Das Ergebnis ist selten falsch. Aber oft beliebig. Identität ist kein Leitbildsatz. Sie zeigt sich in Überzeugungen, in Entscheidungen und im Umgang mit Widersprüchen. Wer diese Grundlagen ernst nimmt, findet darin auch den Stoff für Kommunikation. Nicht als Inszenierung, sondern als Ausdruck dessen, was ohnehin trägt.

Deshalb ist Content-Strategie mehr als Planung. Sie verlangt eine Klärung: Welche Themen entsprechen unserer Linie. Welche Sprache passt zu uns. Welche Perspektive vertreten wir konsequent. Und was lassen wir bewusst weg.

Kommunikation gewinnt an Kraft, wenn sie aus dieser Klarheit entsteht. Sie wirkt stimmig, weil sie nicht nach Aufmerksamkeit sucht, sondern Orientierung gibt.
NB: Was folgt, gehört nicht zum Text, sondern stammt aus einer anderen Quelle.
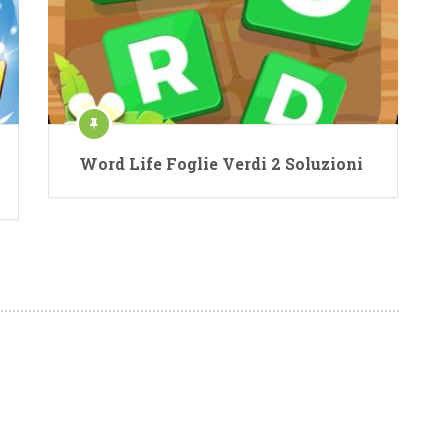
Word Life Foglie Verdi 2 Soluzioni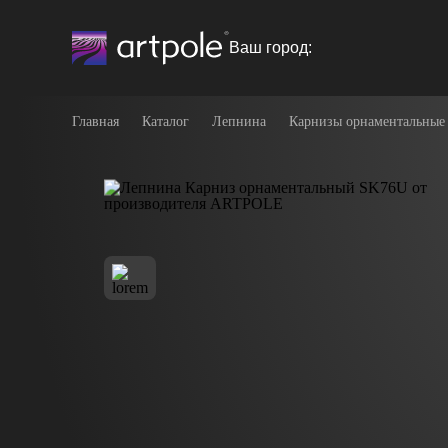
Ваш город:
Главная
Каталог
Лепнина
Карнизы орнаментальные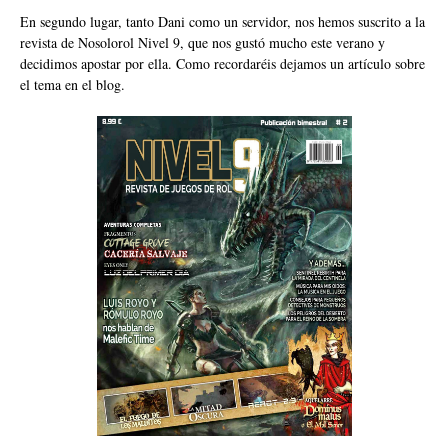
En segundo lugar, tanto Dani como un servidor, nos hemos suscrito a la
revista de Nosolorol Nivel 9, que nos gustó mucho este verano y
decidimos apostar por ella. Como recordaréis dejamos un
artículo sobre
el tema
en el blog.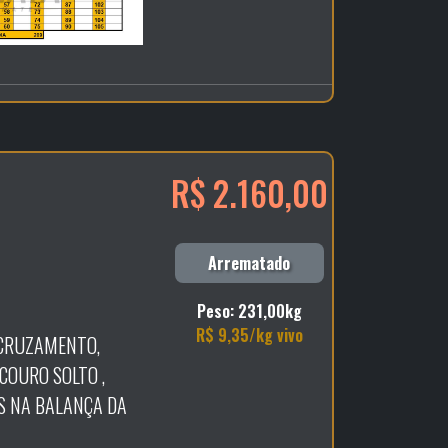
R$ 2.160,00
Arrematado
Peso: 231,00kg
R$ 9,35/kg vivo
 CRUZAMENTO,
COURO SOLTO ,
S NA BALANÇA DA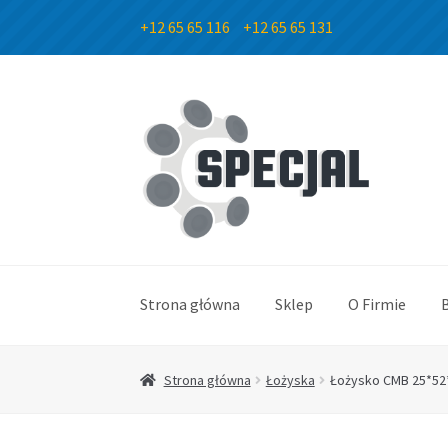
+12 65 65 116
+12 65 65 131
Przejdź
Przejdź
do
do
nawigacji
treści
Strona główna
Sklep
O Firmie
Strona główna
Łożyska
Łożysko CMB 25*52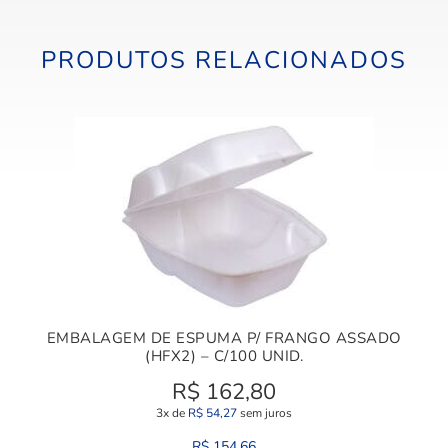
PRODUTOS RELACIONADOS
EMBALAGEM DE ESPUMA P/ FRANGO ASSADO
(HFX2) – C/100 UNID.
R$
162,80
3x de
R$
54,27
sem juros
R$
154,66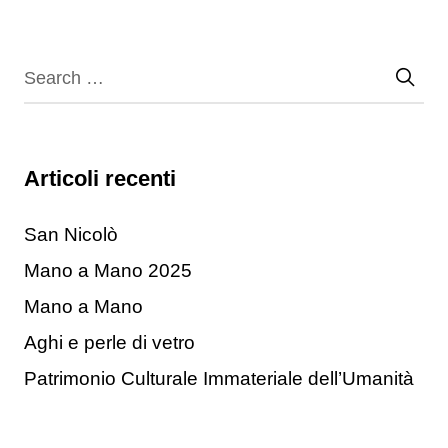
Articoli recenti
San Nicolò
Mano a Mano 2025
Mano a Mano
Aghi e perle di vetro
Patrimonio Culturale Immateriale dell’Umanità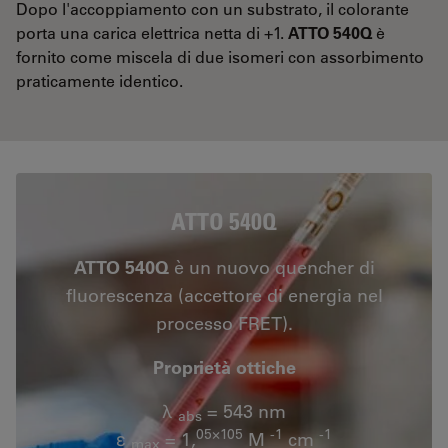
Dopo l'accoppiamento con un substrato, il colorante
porta una carica elettrica netta di +1.
ATTO 540Q
è
fornito come miscela di due isomeri con assorbimento
praticamente identico.
ATTO 540Q
ATTO 540Q
è un nuovo quencher di
fluorescenza (accettore di energia nel
processo FRET).
Proprietà ottiche
λ
= 543 nm
abs
05×105
-1
-1
ε
= 1,
M
cm
max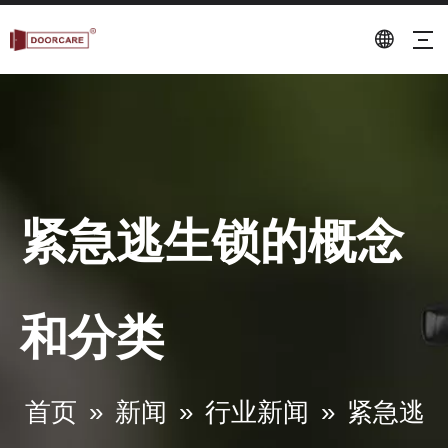
紧急逃生锁的概念
和分类
第131届广交会4月24日圆满闭幕
专业研发、制造门锁的工厂。
首页
»
新闻
»
行业新闻
»
紧急逃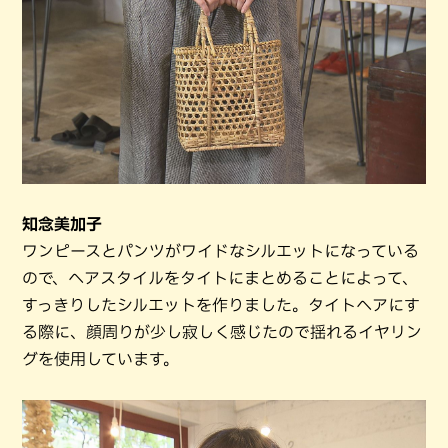
知念美加子
ワンピースとパンツがワイドなシルエットになっている
ので、ヘアスタイルをタイトにまとめることによって、
すっきりしたシルエットを作りました。タイトヘアにす
る際に、顔周りが少し寂しく感じたので揺れるイヤリン
グを使用しています。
In unserem Impuls zur strategischen Positionierung haben wir beschrieben, wie eine klare Linie entsteht und warum sie Voraussetzung wirksamer Kommunikation ist. Und im Beitrag „Der tragende Gedanke – Insight als Ausgangspunkt“ zeigen wir, wie aus präzisem Verständnis Inhalte entstehen, die mehr sind als gute Einfälle.

Was zu einer Organisation passt, entscheidet sich nicht im Kreativprozess. Es entscheidet sich früher. Dort, wo Identität geklärt wird. Dort beginnt Kommunikation.